Saturday, 24 January 2009

Are comparisons alway odious?

Renegade Evolution has declared that she will not allow unchallenged accusations that someone or other is like the Nazis to appear on her blog. She writes:

If in your comment you compare anyone or anything to Hitler or the Nazis, you will either NOT be published OR I will mock the ever living fuck out of you.

WHY? Because one, invoking the Nazis or Hitler is a cheap, emotional gut shot and is rarely germane to the actual discussion at hand. It is a cheap argument with no solid footing. Comparing anyone or anything to a man and a group of people who killed millions of marginalized people is a total shit argument. One person is akin to Hitler- and that would be Hitler...got it? Same goes for similar comparisions to Stalin, the Khmer Rouge, so on.

If you have a point or an argument to make, make it, but do it on your own, with facts and proof, and not the emotional gut shot tactic of comparing everyone and every thing to people responsible for the deaths, torture, and suffering of millions of people.

Got it? Good.


She has a very good point to make here and in the comments section there are other points that are equally valid. I recommend all to read them.

There is indeed a form of lazy rhetoric in which anything with which one disagrees is likened to such extreme movements. The term "feminazi" comes immediately to mind - as does the use of the word "holocaust" when used by anti-abortionists. Such is nothing more than flaming and as such should not be taken seriously - the delete button being designed for just such idiocies. I fully agree with Ren's policy in such cases.

Although Ren can, of course, set whatever rules she likes for her own blog, I would be wary of a blanket ban such as she proposes. Because there is an underlying assumption that Nazism was an aberration and a unique event. I fear that it was not. It is certainly true, as commenters have said on Ren's blog, Nazism has so far been the only ideology which has had as its central tenet the eradication of a particular group of people. It is also true that this occurred as result of a particular set of historical events that will, we hope, never be replicated. It is probably true that, modern neo-nazis notwithstanding, we will not see a significant political party that could be called Nazi.

Nazism, although shaped and given spurious legitimacy to the German people by the terms of the Treaty of Versailles and the subsequent travails of the Weimar Republic, was not, however, born from them. It drew upon a long-standing tradition in European thought. For example, there was an Englishman, Houston Stewart Chamberlain who married Wagner's daughter. In 1900 he published "The Foundations of the Nineteenth Century" in which he exhorted the "pure" German people to embrace their destiny as "lords of the world" by defeating and suppressing the German Jews. He was only one voice among many.

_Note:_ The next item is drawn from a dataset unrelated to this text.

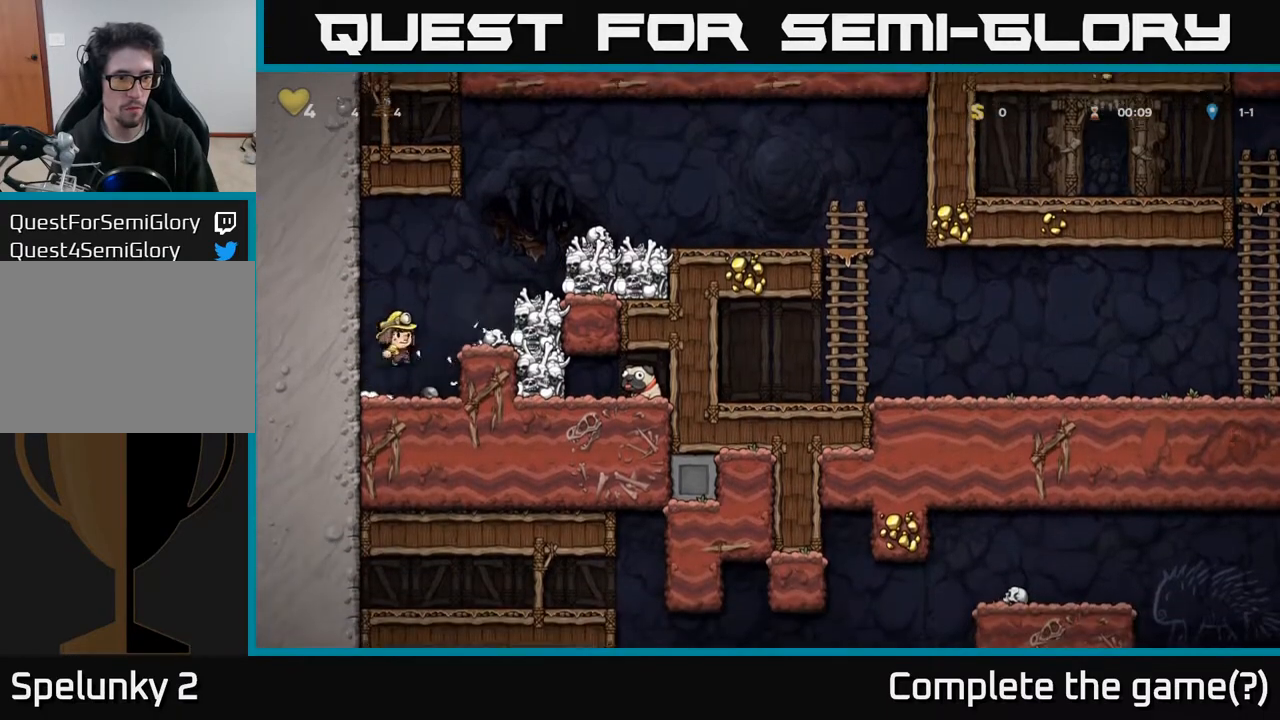
{"buttons": [], "left_stick": "center", "right_stick": "center", "events": [[33, "X", "up"], [200, "DPAD_RIGHT", "up"]]}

Anti-semitism was the cultural norm - as a reading of John Buchan and Evelyn Waugh among many others will soon demonstrate.

The feelings, beliefs and emotions that fuelled Nazism were not new and neither have they been eradicated from our culture. And it is for this reason that I am wary of a blanket ban on comparisons with Nazism. Hitler himself will not return, but the disease he exploited is still here, ready for anyone else. It is based on the notion that some human beings are more worthy of consideration than others - and that, in fact some people are less human than others. It was the justification for the eradication of the native Americans and for the expansion of the European Empires. The disease is manifest in our popular tabloids with their rampant xenophobia. It is manifest in anti-gay rhetoric and other hate-speech. It is in the pronouncements of both the Israeli Government and Hamas. It is endemic to our civilisation and must be named whenever it is detected

Ren is right, however, that name cannot be Nazi. But a comparison may be justified.